Performance of different methods for N=250 for the Hopf model. Pearson correlation coefficients between EStC matrices estimated using different methods and the GT matrix of the given model parameters for a Hopf model. The number of neurons is set to p, while the connection probability N=250 increases from 0.004 to 0.04.

Fig. 5

Performance of different models for N=10 for the linear model. Figure layout similar to Fig. 2, but for the linear neuron model (Eq.8).

Fig. 6

Performance of different models for N=100 for the linear model. Figure layout similar to Fig.2, but for the linear neuron model (Eq. 8).

Fig. 7

Performance of different models for N=250 for the linear model. Figure layout similar to Fig. 2, but for the linear neuron model (Eq.8).

Fig. 8

Comparison of the simulated data using the GT, LCC- estimated connectivity and DDC-estimated connectivity for a network of 10 neurons with p = 0.1. Orange: Original simulation. Blue: Regeneration of the dynamics using LCC to obtain EC. Green: Regeneration of the dynamics using DDC to obtain EC. Panel A: Results for neuron 1. Panel B: Results for neuron 6. The real part of the corresponding Stuart-Landau equation (Eqs. 6 and 7) is here plotted as activity. The same random seed for the stochastic input to each node’s internal dynamics was used in original and both regenerated trajectories.

Fig. 9

Performance analysis of LCC method binarization thresholds on true and false positive connections in C. elegans time series data.The figure depicts the relationship between the cut threshold, seen on the x-axis and the corresponding counts of TPs and FPs. A threshold value of 0.2 (black dashed line) was chosen to have comparability against the methods proposed by Banerjee et al..

Fig. 10

Comparison of the GT and EStC connectivity for the 8 most active motor neurons of C. elegans.
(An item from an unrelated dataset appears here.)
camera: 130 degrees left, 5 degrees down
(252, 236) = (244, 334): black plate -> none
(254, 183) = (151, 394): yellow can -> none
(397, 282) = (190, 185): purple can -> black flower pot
Panel A shows the EStC matrix using the LCC method with a binarization: values above a threshold of 0.2 are clipped to 1 and values below it to 0. Panel B shows the GT connectivity matrix for the 8 most active motor neurons of C. elegans. Comparing the matrices shows a TP count of 21 and an FP count of 4 as indicated in Fig. 9 by the black dashed line.

Fig. 11

Guide for method selection to estimate connectivity from activity in neural networks. The input to all methods is recorded GT activity data, for which assumptions on the presence or absence of delays and underlying dynamical model need to be made. Also, an initial estimate about the network size and its density should be made. With these inputs and assumptions, we can proceed with a choice of estimation method. For non-linear dynamics and small delays, LCC is the preferred method, whereas DDC is the preferred method for linear dynamics with small/ absent or large delays. For non-linear dynamics with large delays, the thresholded DDC method is preferred.